- Theatrical poster for Madame Aema 6 (1992)
- Hangul: 애마부인 6
- Hanja: 愛麻婦人 6
- RR: Aemabuin 6
- MR: Aemabuin 6
- Directed by: Suk Do-won
- Written by: Suk Do-won
- Produced by: Choe Chun-ji
- Starring: Da Hui-a
- Cinematography: Ham In-ha
- Edited by: Cho Ki-hyung
- Music by: Kim Eun-gyu
- Distributed by: Yun Bang Films Co., Ltd.
- Release date: February 15, 1992;
- Country: South Korea
- Language: Korean

= Madame Aema 6 =

Madame Aema 6 is a 1992 South Korean film directed by Suk Do-won. It was the sixth entry in the Madame Aema series, the longest-running film series in Korean cinema.

==Plot==
In this entry in the long-running Madame Aema series, three Aemas are represented: a fourth, a fifth, and a sixth generation of women bearing the name Madame Aema. The fourth generation Aema lives on Jeju Island with her daughter and memories of unrequited love.
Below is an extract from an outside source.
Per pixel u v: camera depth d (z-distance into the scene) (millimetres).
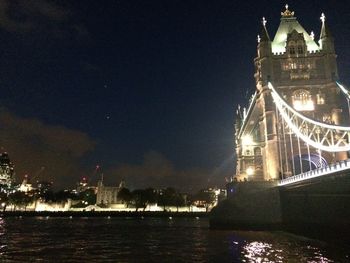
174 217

The fifth generation tries to console the fourth generation Aema, while dealing with her own issues of isolation after declaring herself an independent woman. Sixth generation Aema is undergoing marital difficulties with an unfaithful husband whom she eventually divorces.

==Cast==
- Da Hui-a: 6th Generation Aema
- Ju Ri-hye: 4th Generation Aema
- So Bi-a: 5th Generation Aema
- Dokgo Young-jae: Hyeon-woo
- Won Seok
- Maeng Chan-jae: Suk-woo
- Sue Young-suck
- Yoo Seong
- O He-chan
- Sin Jin-hui

==Bibliography==

===English===
- "AEMA BUIN 6"
- "Madame Emma 6(Aemabu-in 6)(1992)"

===Korean===
- "불능의 시대 밤의 여왕 <애마부인> 20년, 그 환각과 도피의 초상 (Article on 20th anniversary of start of series)" (2002)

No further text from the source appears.